Chronique porcine - Publiée dans la Tribune de Genève - Jeudi 02.09.10
Journaliste et entrepreneur indépendant, je me demande ce que diraient mes clients si je leur annonçais, unilatéralement, une augmentation de 16,7% de mes tarifs. Délirant, bien sûr. C’est pourtant ce qui va se passer, dès le 12 décembre, pour le billet « Tout Genève » de nos bus et de nos trams. De 3 francs à 3,50 francs, d’un coup, et hop, et le jour de l’Escalade, et ça vous tombe dessus comme un court bouillon, comme un tramway nommé désert.
Alors voilà, l’Etat dixit, du haut de la Tour Baudet, et le pékin n’a plus qu’à s’exécuter. Tout cela, noyé dans un communiqué gouvernemental intitulé pudiquement « La nouvelle grille tarifaire » : ils n’ont même pas osé mettre l’info principale dans le titre. Chez le cochon de payeur, tout est bon, y compris lui turlupiner l’entendement, lui tire-bouchonner l’info, le laisser seul, de profundis, jouir d’extase, dans la suintante lueur de l’auge.
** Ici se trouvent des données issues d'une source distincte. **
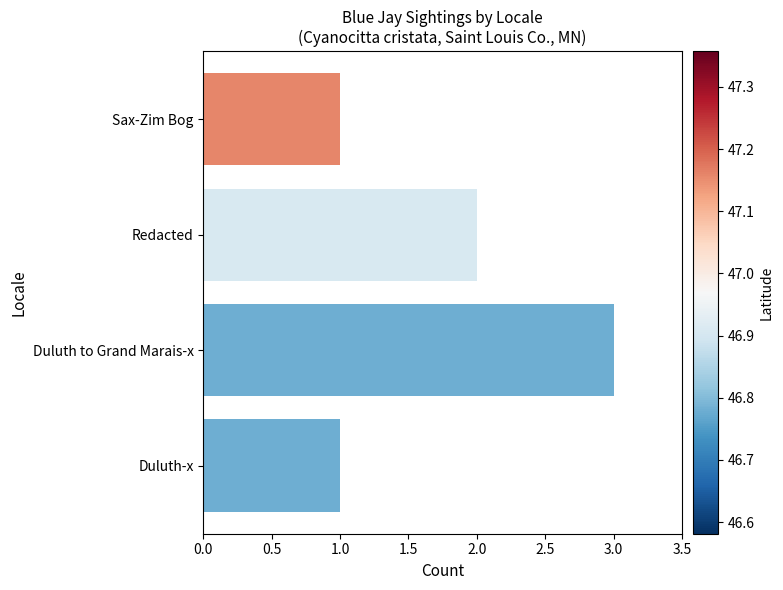

The value at Sax-Zim Bog is 1. True or false?

True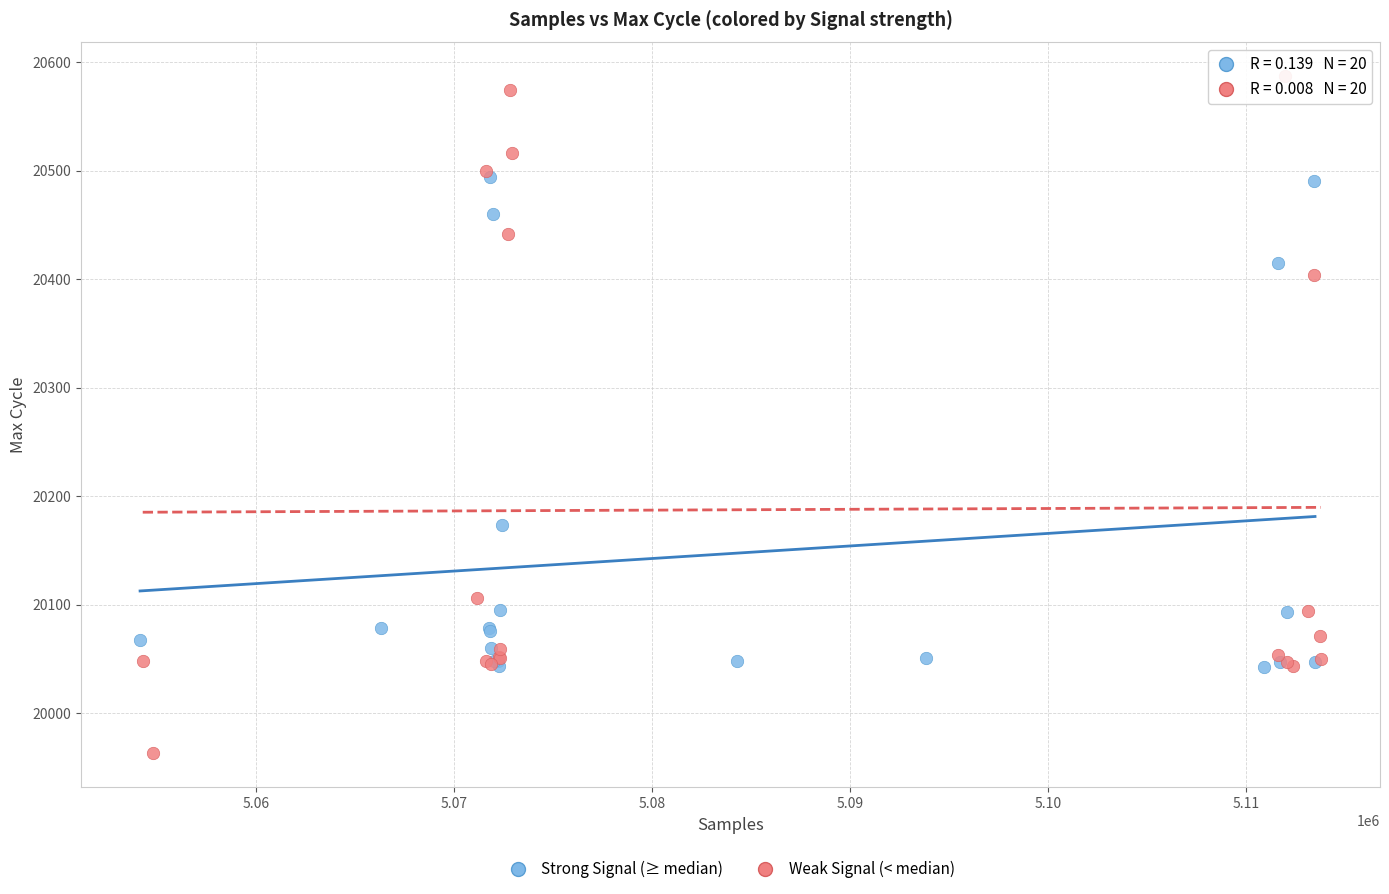

Which series has the widest spread of Y values?

Weak Signal (< median)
Et lui, le cochon, il se réveillera, un jour ? Ou le tapis d’équarrissage lui est-il devenu si moelleux qu’il ait endormi en lui toute prétention à la révolte. Parce que c’est pour le bien, pour une bonne cause, durable, climatique, politiquement propre. Une mobilité douce comme le désir d’éternité du porcelet, quelque part au fond de l’auge. Dans l’éblouissante pâleur de la nuit.